Organisers hold a press conference on July 10, 2018 ahead of the planned launch of Israel's first lunar spacecraft
Yehud (Israel) (AFP) - An Israeli organisation announced plans Tuesday to launch the country’s first spacecraft to the moon in December, with hopes of burnishing Israel’s reputation as a small nation with otherworldly high-tech ambitions.
The unmanned spacecraft, shaped like a pod and weighing some 585 kilogrammes (1,300 pounds) at launch, will land on the moon on February 13, 2019 if all goes according to plan, organisers SpaceIL told a news conference in Yehud, central Israel.
The vessel will be launched via a rocket from American entrepreneur Elon Musk’s SpaceX firm and its mission will include research on the moon’s magnetic field.
Its first task, however, will be to plant an Israeli flag on the moon, organisers said.
The project began as part of the Google Lunar XPrize, which in 2010 offered $30 million (25 million euros) in awards to encourage scientists and entrepreneurs to come up with relatively low-cost moon missions.
Three young Israeli scientists, Yariv Bash, Kfir Damari and Yonatan Winetraub, decided to join the fray.

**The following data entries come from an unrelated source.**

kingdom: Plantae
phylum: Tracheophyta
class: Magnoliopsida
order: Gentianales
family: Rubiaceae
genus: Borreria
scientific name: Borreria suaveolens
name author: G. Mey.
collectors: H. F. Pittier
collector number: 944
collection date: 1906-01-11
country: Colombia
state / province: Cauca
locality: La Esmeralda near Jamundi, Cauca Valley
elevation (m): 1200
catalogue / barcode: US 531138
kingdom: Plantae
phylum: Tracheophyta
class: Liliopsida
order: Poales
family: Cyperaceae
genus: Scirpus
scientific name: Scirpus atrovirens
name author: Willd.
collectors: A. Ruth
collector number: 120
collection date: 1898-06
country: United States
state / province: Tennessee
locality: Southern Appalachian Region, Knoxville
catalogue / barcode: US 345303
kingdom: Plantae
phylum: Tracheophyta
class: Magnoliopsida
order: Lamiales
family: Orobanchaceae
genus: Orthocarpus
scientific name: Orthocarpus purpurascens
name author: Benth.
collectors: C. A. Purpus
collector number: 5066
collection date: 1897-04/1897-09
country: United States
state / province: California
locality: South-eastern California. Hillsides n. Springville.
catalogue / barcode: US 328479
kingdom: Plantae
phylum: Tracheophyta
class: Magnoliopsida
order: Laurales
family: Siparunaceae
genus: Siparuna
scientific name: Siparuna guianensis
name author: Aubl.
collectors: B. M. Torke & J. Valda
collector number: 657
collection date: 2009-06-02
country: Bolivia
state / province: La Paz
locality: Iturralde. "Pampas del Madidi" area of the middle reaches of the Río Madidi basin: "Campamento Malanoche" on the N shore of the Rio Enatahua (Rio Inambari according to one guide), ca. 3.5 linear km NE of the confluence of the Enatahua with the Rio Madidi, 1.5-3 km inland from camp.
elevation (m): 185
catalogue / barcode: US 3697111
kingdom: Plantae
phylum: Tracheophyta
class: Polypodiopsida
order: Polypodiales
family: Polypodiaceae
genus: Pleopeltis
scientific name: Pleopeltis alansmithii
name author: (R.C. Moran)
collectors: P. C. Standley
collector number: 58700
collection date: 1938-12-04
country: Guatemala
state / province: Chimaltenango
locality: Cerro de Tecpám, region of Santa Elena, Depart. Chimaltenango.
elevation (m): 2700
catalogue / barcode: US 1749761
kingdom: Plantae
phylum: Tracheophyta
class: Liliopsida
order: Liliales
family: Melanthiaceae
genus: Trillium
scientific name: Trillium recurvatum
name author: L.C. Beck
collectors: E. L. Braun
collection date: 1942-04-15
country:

“We met in a pub and started to discuss what it meant,” Damari recalled.
The trio formed SpaceIL and partnered with state-owned Israel Aerospace Industries, envisioning a very small craft they believed could land on the moon by 2013.
“As we went deeper into the project and the more people joined, we understood its complexity,” Damari said.
Although the Google prize expired in March without a winner having reached the moon, Israel’s team pledged to push forward.
A key figure to hop on board the project was Morris Kahn, a South African-born Israeli billionaire, who heard SpaceIL present their project.
Israeli billionaire investor Morris Kahn (C) poses with Israel Aerospace Industries (IAI) Space Division general manager Opher Doron (1st-R) during a news conference to announce the launch of a spacecraft to the moon
“I thought this was a great idea,” he said, “and I asked them – ‘do you have any money?’”
“They hadn’t really thought about the financial side,” Kahn said, relaying how he gave them an initial grant of $100,000, with his support growing with the project to largely cover the $95 million project.
To Kahn, for Israel to have a stake on the moon alongside the three global powers already there – the United States, Russia and China – would be “a tremendous achievement” that “will give us a sense of pride we really need”.
- ‘Backup plans’ -
Yossi Weiss, the CEO of IAI, said conquering space is not just a way to prove technological prowess, but also an increasingly urgent need for a human race rapidly dilapidating its resources.
“We need to think about backup plans,” Weiss said. “Earth is becoming small,” and ultimately “the future of humanity is in space”.
While the planned landing of the small unmanned vessel is one small step toward that end, it is nonetheless “a very significant one”, Weiss said.
On the moon, the vessel will transmit data to the control centre at IAI for two days before its systems shut down.
It is hoped the mission’s success will inspire scientific curiosity among Israeli youth.
“We’re trying to replicate the Apollo effect in the US,” Kahn said, referring to the US programme that landed the first humans on the moon in 1969.
“If we’re going to continue being the start-up country we’ve got to get engineers.”
Israeli Aerospace Industries director of Space division Opher Doron (R) and billionaire investor Morris Kahn (2nd-R) present a spacecraft during a press conference to announce its launch to the moon, in Yehud, central Israel
But even before its launch, the pod and its project have stirred great interest among children, according to Damari.
“They say kids are excited by space, robots and dinosaurs. We have a robotic spacecraft -– that’s two out of three,” he said.
“When you meet school children and tell them about the project you can see the spark in their eye.
“Even if they don’t deal with space but enter another scientific or engineering field, we’ve realised the vision.”
Damari noted the shift his project created in the Israeli space industry, which has focused on security-related projects and long carried out satellite launches.
“Since we began you can see more and more start-ups and projects that deal with space in the civilian aspect,” he said.
The relatively lean Israeli project, which was not initiated or funded by the state, could also mark a change in the way space-related projects are construed and performed, paving the way for more private initiatives.
“It’s going to show the way for the rest of the world” to send a spacecraft to the moon at a reasonable cost, said Ofer Doron, head of IAI’s space division.